The Global Affiliate Network has over 500 volunteers and community members who serve as Creative Commons representatives in over 85 countries. This network is broken down into community or network platforms in four general areas: 1) open education platform, 2) copyright reform platform, 3) community development platform, and 4) a repository platform called GLAM, which is an acronym that stands for galleries, libraries, archives, and museums. Indeed, what began as a technical exercise to assign an open license to a piece of work has turned into a global movement that is certain to continue to grow.

Let’s shift gears a bit and look now specifically at the different types of Creative Commons licenses that exist.

There are several types of Creative Commons licenses that are available, but all have one thing in common.  They all include an attribution clause. An attribution clause allows others to copy, distribute, display, perform, and remix a piece of work if they credit the source as requested by the original author. There are times when such a request does not exist, so typically, users will simply include a hyperlink so that others can find the original work.  An example of this might be an image found online that’s license under Creative Commons but lacks any specific request for attribution.  

Beyond the attribution clause, the content creator then must make three distinct decisions about how to license one’s work.  First, will the work include a no derivative works clause, which means that others can only copy, distribute, display, or perform verbatim copies of the work.  Authors of books, for instance, may choose a no derivative works clause so that the book never undergoes any changes as copies are being passed down to users.

The second decision one needs to make when deciding on the most appropriate Creative Commons license is whether or not to assign a share-alike clause.  A share alike clause allows others to distribute a piece of work under a license identical to the one chosen for the original work. The absence of a share alike designation means that users are allowed to change the type of license.  For example, let’s a teacher creates a lesson plan and assigns a CC-BY license (attribution, commercial license).  Someone using this lesson plan is free to not only make changes to the lesson plan (a no derivative works designation was not assigned) but also change the license to a non-commercial license.

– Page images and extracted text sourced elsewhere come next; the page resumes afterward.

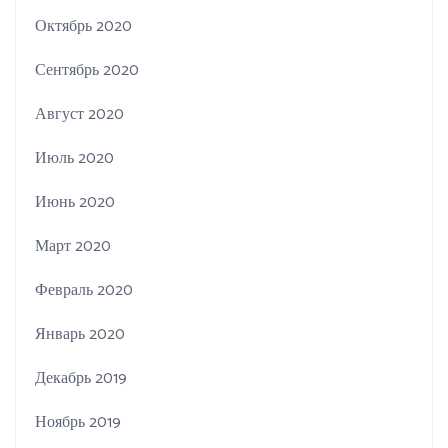
Октябрь 2020
Сентябрь 2020
Август 2020
Июль 2020
Июнь 2020
Март 2020
Февраль 2020
Январь 2020
Декабрь 2019
Ноябрь 2019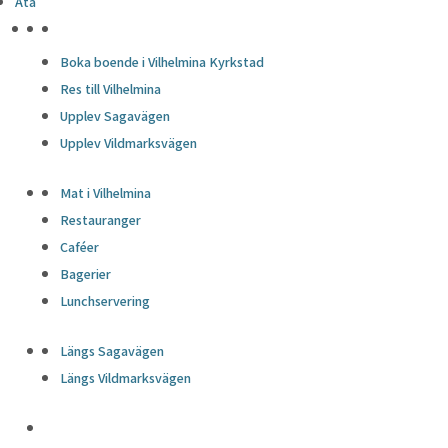
Äta
HÖJDPUNKTER
Boka boende i Vilhelmina Kyrkstad
Res till Vilhelmina
Upplev Sagavägen
Upplev Vildmarksvägen
Mat i Vilhelmina
Restauranger
Caféer
Bagerier
Lunchservering
Längs Sagavägen
Längs Vildmarksvägen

So, by way of example, the third decision a content creator makes, is to decide whether or not to assign a commercial or non-commercial license to the work.  A non-commercial license is when others can copy, distribute, display, perform, or remix a piece of work but for non-commercial purposes only.

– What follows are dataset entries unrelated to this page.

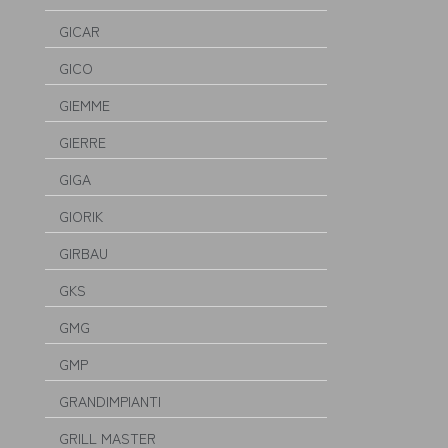
GICAR
GICO
GIEMME
GIERRE
GIGA
GIORIK
GIRBAU
GKS
GMG
GMP
GRANDIMPIANTI
GRILL MASTER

In summary, content creators, teachers, students, etc. have a lot of flexibility when it comes to determining the most appropriate Creative Commons license for a particular context.  All versions of Creative Commons licenses include an attribution clause that forgoes asking for permission but requires one to give credit to the original author of the work.  From there, one decides for or against the following three options: no derivative works, share alike, and non-commercial.

Today, I look back at the beginning of my teaching career and see how some things have changed while others have not.  I still feel that my original mindset of sharing and contributing to open, online spaces remains the same.  I still encourage my students to make their own knowledge public and try to reveal the benefits of continually cultivating an online “footprint” for professional pursuits.  But what has changed is what I have learned and continue to learn about Creative Commons and the kinds of technologies used to interact with others so that my own professional learning becomes more intertwined with the professional learning of others.

I thank you for watching and encourage you to learn what you can about Creative Commons so that you consistently make good, purposeful decisions that relate to your ongoing development as a teacher and life-long learner, both in terms of content creation and relationship building.